10】 The rights of the U.S. Forces hardly changed between the former Security Treaty and the new Security Treaty


“That happened a long time ago.” Politicians of the LDP always say so when secret agreements between Japan and the U.S. are disclosed. They believe that Nobusuke Kishi, the former prime minister of whom the LDP is proud, revised the Security Treaty — risking his political career to put an end to such an inequality.

To determine whether this is true, let’s look into the next document. This is the secret agreement on rights held by U.S. bases, which Fujiyama, the former Minister of MOFA under the Kishi administration, and MacArthur, former Ambassador to Japan, concluded just before signing the new Security Treaty in 1960. As was the case with the former document, this agreement was discovered by Shoji Niihara, who is a researcher of international issues and a pioneer in the study of Japan-U.S. secret agreements. Number (1) in the next text indicates U.S. bases, (2) is correspondent to the SOFA concluded under the new Security Treaty, and (3) corresponds to the Administrative Agreement under the former Security Treaty.
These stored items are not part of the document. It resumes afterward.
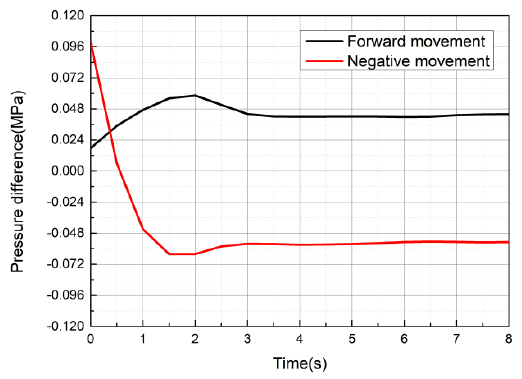
Figure 14. Pressure difference graph.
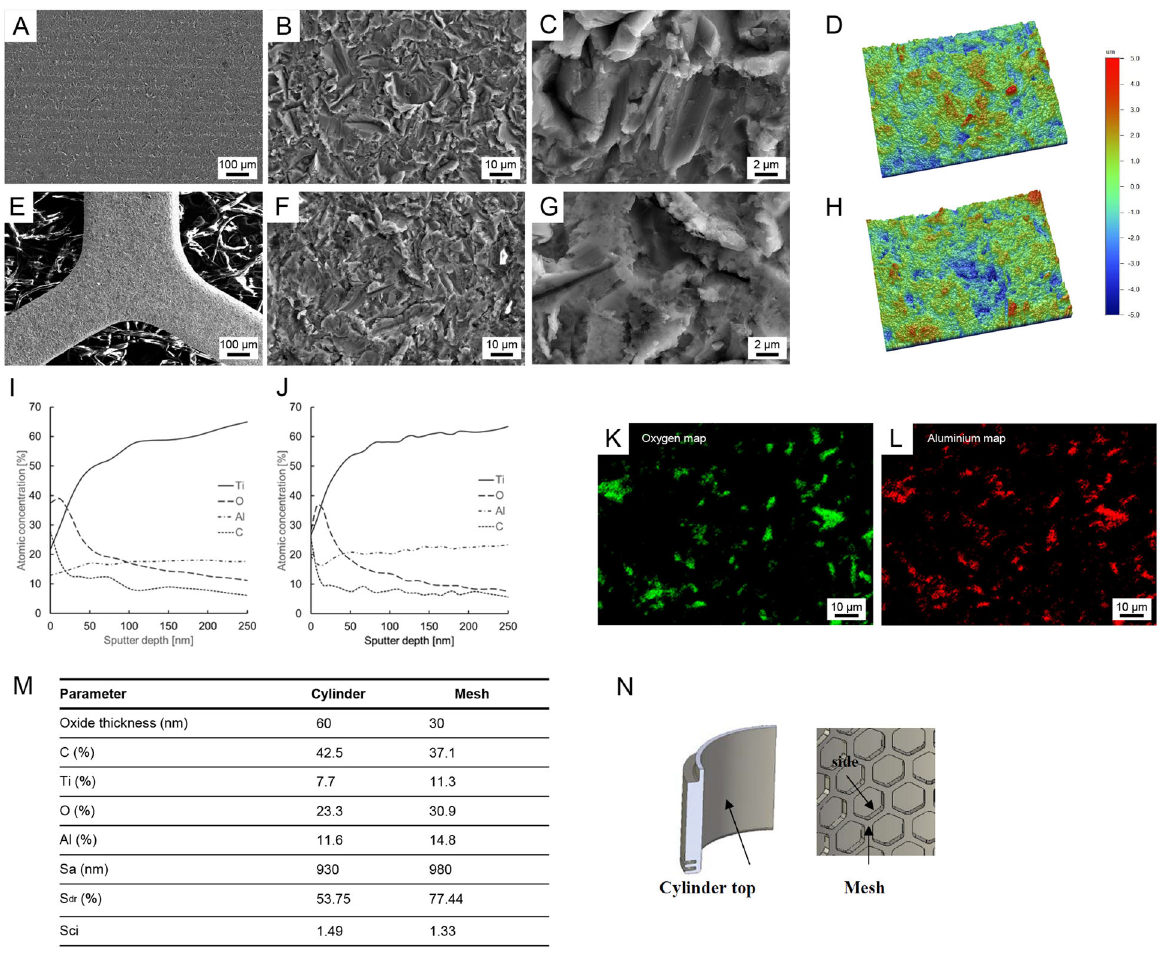
Fig. 2 A – N Qualitative and quantitative topographical and chemical characterisation of the stoma port with detailed analysis of the cylinder and mesh. A – D Scanning electron micrographs and surface micro- topography of the cylinder. E – H Scanning electron micrographs and surface microtopography of and the mesh. Auger electron spectro- scopy (AES) depth pro fi ling of the cylinder ( I ) and mesh ( J ). K, L Energy dispersive X-ray analysis (EDX) of the cylinder showing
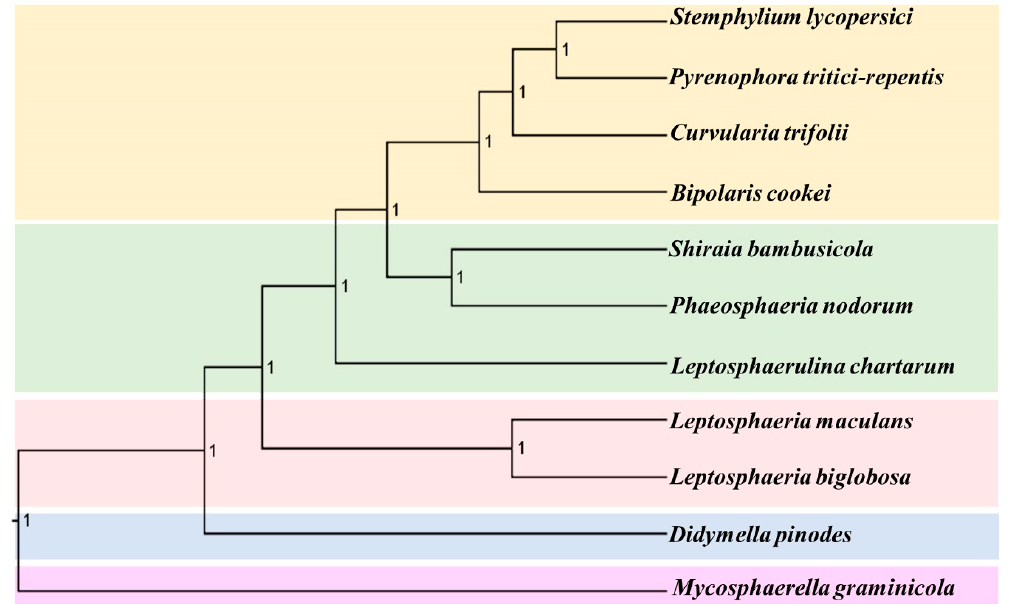
Figure 7. Phylogenetic analyses for combined mitochondrial DNA datasets. A combined dataset consisting of the 12 common protein-coding genes ( atp6 , cob , cox1 , cox2 , cox3 , nad1 , nad2 , nad3 , nad4 , nad4L , nad5 , and nad6 ) that are encoded in C. trifolii and L. chartarum and other related mitochondrial genomes was used to construct this phylogenetic tree.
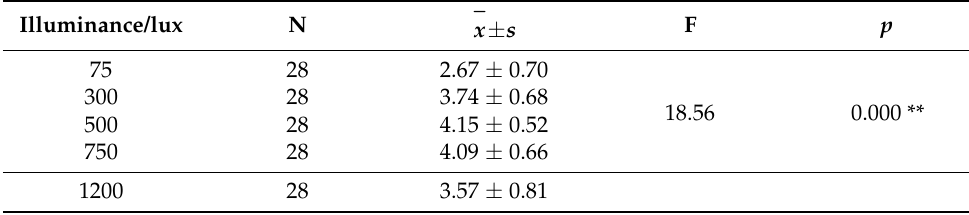
Table 6. Subjective evaluation one-way ANOVA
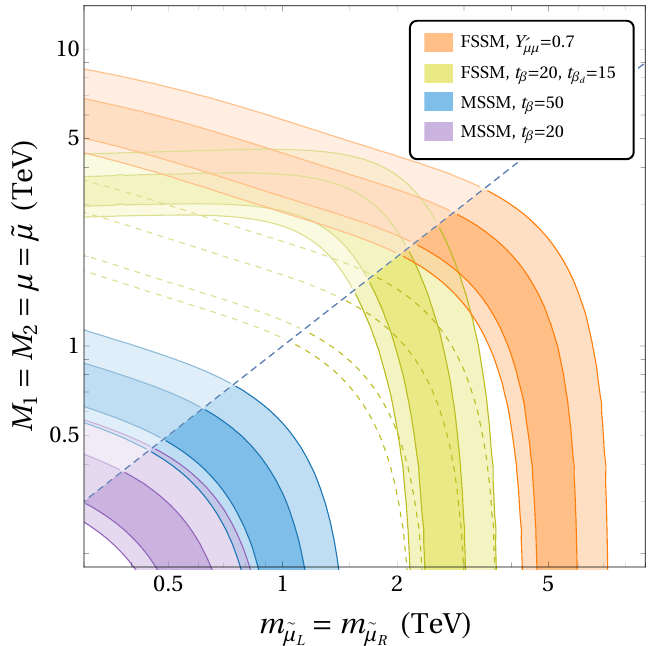
Figure 2 . Regions of SUSY parameter space that are preferred by the anomalous magnetic moment of the muon at the 1 σ and 2 σ level in several benchmark models. Above the dashed diagonal line, the smuons are lighter than any of the gauginos and Higgsinos. In blue and purple, we present two MSSM scenarios; in yellow and orange two FSSM scenarios. The dashed yellow lines show the corresponding FSSM scenario neglecting the SUSY threshold corrections to the muon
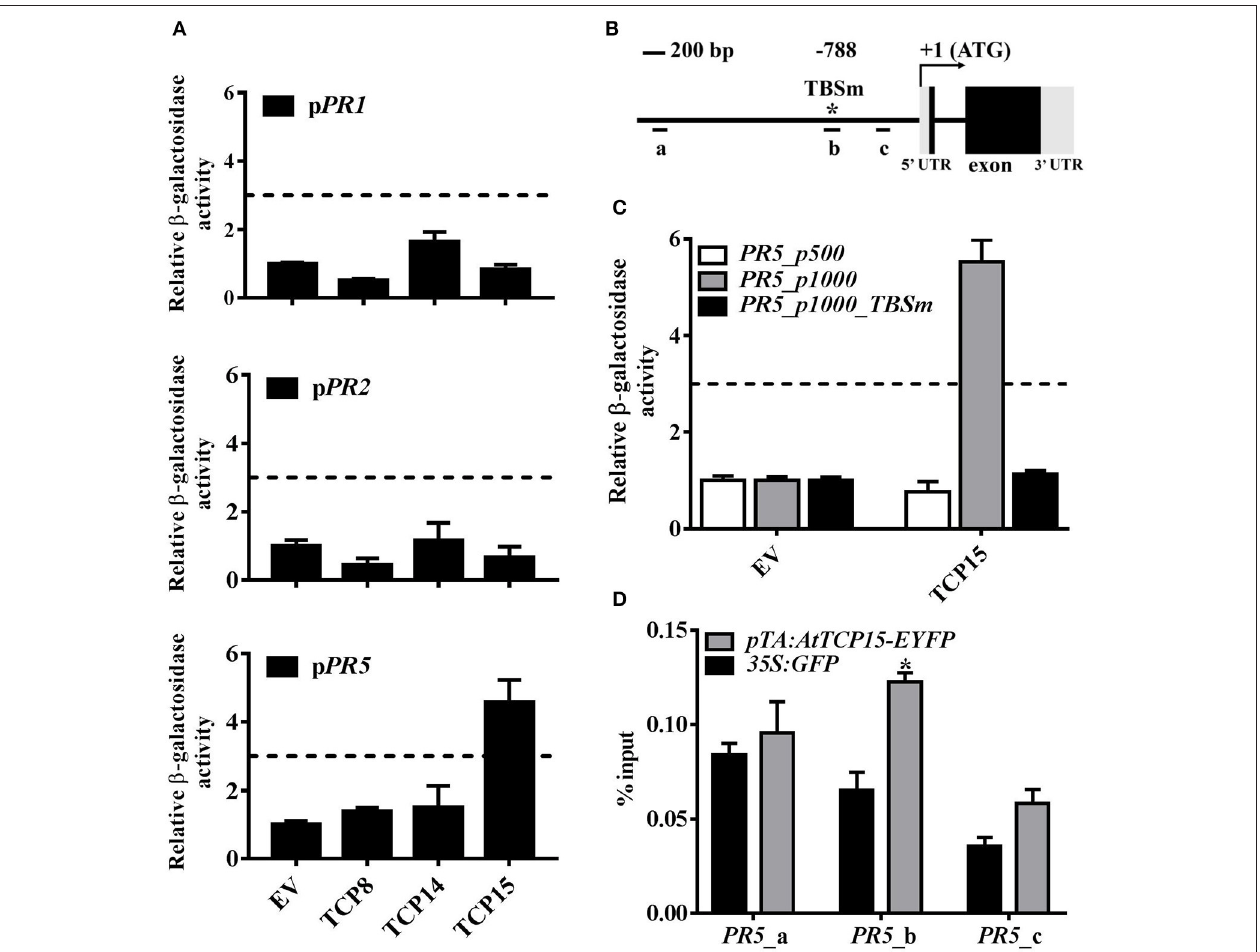
FIGURE 3 | TCP15 binds to the PR5 promoter at the TCP binding site. (A) Interactions between the TCP transcription factors and the PR promoters in yeast one-hybrid system (Y1H). Constructs expressing pDEST22-TCPs and empty pDEST22 (EV) were transformed into the yeast strain YU. The PR promoters fused with LacZ reporter gene were integrated into the yeast strain YM4271. Healthy diploids grew on dropout medium without tryptophan and uracil were selected. Binding ability between TCPs and the PR promoters was quantified by β -galactosidase activity which was calculated in fold change over EV control. Three-fold induction was set as the cut-off. The binding ability of TCP8, TCP14, and TCP15 to the PR1 promoter (upper panel), the PR2 promoter (middle panel), and the PR5 promoter (lower panel) is shown. Error bars represent SD of three repeats. (B) Diagram of the PR5 gene structure. ( + 1) means transcription start site; long line indicates the promoter of PR5 ; short lines marked by a, b, and c represent the fragments amplified by RT-PCR in (D) ; star shows TCP binding site located at − 788 bp; TCPm represents TCP binding site with mutations. (C) Interactions between TCP15 with the PR5 promoter containing a TCPm and the PR5 promoter (500 bp) in Y1H assays. Error bars represent SD of three repeats. (D) Association between TCP15 and the PR5 promoter was studied by chromatin immunoprecipitation (ChIP) assays combined with RT-PCR analysis. Twelve-day-old seedlings of pTA:AtTCP15-EYFP and 35S:GFP transgenic plants were treated with 30 µ M DEX for 24h. Samples were collected at another 24h after 0.5mM SA induction. The enrichment of PR5 promoter DNA in immunoprecipitated samples was shown as % input. Error bars represent SD of three technical repeats. Statistical analysis was studied by t -test (* p < 0.05) using Excel 2016. Another independent repeat showed similar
Read these texts by replacing words in that way. (Numbers on sentences added by author) Read the following text by inserting each of these clarifications under its appropriate number. (Sentence numbers added by author.)

United States rights within facilities and areas (1) granted by the Government of Japan for the use of United States armed forces in Japan remain the same under the revised wording of Article 3, Paragraph 1 of the Agreement (2) signed at Washington on January 19, 1960 as they were under the Agreement (3) signed at Tokyo on February 28, 1952.” (January 6, 1960)

In other words, the Japanese government has promised that U.S. rights within bases in Japan remain the same under the Administrative Agreement as they were under the SOFA.

The SOFA hasn’t been revised at all since 1960, so the first secret report (1957) and this secret agreement (1960) can prove that U.S. Forces have almost the same legal rights for using bases since the occupation period.